══ DATASET RECORDS

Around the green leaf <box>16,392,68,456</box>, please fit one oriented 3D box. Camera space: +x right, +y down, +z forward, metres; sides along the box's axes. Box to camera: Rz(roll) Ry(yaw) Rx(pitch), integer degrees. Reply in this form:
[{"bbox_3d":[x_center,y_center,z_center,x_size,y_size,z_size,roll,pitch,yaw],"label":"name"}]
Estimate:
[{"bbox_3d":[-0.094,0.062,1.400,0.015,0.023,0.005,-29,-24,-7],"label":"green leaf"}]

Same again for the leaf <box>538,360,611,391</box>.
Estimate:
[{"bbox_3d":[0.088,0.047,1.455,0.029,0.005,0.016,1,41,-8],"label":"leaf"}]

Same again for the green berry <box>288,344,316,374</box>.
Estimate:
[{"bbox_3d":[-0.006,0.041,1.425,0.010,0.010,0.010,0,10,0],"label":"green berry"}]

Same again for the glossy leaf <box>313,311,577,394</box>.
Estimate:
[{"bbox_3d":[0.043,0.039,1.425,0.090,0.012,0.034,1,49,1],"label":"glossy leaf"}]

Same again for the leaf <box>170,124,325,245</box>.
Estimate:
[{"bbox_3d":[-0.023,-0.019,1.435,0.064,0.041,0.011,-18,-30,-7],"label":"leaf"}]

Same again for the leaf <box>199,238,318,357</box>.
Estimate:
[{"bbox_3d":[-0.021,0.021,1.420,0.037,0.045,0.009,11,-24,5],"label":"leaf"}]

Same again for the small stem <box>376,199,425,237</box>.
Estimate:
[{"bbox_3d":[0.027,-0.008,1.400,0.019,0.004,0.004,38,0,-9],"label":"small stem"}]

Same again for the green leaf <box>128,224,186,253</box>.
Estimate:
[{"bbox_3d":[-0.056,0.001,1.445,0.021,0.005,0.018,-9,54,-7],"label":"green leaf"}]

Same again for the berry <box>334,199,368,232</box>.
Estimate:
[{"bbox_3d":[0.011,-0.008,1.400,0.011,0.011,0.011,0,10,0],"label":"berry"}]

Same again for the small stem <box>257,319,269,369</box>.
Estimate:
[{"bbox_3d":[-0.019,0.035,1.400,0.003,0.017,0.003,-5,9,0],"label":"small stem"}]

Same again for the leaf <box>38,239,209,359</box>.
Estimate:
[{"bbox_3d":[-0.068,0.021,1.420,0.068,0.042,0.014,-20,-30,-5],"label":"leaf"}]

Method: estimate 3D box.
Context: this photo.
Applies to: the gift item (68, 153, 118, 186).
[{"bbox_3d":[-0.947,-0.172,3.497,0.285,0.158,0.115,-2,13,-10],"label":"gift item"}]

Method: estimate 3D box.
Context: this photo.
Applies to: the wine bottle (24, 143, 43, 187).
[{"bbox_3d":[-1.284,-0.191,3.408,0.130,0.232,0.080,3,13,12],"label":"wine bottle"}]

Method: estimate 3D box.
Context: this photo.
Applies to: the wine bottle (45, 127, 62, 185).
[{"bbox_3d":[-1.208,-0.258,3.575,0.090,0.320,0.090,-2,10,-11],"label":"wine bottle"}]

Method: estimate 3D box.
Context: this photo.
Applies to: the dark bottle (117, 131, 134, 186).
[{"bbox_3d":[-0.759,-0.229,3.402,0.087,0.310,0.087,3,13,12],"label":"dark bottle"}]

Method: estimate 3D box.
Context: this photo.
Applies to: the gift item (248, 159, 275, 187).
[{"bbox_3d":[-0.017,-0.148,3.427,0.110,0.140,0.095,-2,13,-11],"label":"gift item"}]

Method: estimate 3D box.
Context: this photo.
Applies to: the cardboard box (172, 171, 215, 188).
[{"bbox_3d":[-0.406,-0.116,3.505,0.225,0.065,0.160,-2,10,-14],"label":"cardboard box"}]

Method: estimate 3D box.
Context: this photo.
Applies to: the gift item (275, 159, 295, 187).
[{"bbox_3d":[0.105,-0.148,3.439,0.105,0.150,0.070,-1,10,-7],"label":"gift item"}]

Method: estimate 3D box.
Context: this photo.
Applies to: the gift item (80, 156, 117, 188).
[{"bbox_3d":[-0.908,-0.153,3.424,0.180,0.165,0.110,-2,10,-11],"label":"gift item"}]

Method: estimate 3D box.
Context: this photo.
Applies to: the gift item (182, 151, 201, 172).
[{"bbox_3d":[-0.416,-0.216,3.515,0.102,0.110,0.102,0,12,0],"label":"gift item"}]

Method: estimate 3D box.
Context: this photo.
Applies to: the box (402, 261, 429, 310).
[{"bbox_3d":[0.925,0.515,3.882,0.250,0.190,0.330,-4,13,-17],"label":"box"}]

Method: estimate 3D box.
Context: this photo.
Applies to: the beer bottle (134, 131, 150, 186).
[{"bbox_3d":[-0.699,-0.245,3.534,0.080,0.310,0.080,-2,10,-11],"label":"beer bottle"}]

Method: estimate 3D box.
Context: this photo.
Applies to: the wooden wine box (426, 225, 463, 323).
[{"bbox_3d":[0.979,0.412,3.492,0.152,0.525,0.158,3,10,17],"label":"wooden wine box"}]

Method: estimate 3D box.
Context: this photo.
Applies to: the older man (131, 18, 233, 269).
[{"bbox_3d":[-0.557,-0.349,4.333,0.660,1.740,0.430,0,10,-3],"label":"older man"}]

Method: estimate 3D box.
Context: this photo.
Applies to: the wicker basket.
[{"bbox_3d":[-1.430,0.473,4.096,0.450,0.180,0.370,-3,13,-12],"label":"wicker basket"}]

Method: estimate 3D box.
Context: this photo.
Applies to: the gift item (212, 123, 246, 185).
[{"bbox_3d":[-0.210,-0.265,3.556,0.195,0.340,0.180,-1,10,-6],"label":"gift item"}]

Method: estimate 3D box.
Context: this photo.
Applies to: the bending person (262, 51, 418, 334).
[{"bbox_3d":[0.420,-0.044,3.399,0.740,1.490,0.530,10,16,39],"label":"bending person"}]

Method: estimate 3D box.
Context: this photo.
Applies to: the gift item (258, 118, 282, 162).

════

ACTIVITY>
Please tally the lines in the data above that contain the string "beer", matching case exactly, and reply with only the number.

RESPONSE AREA>
2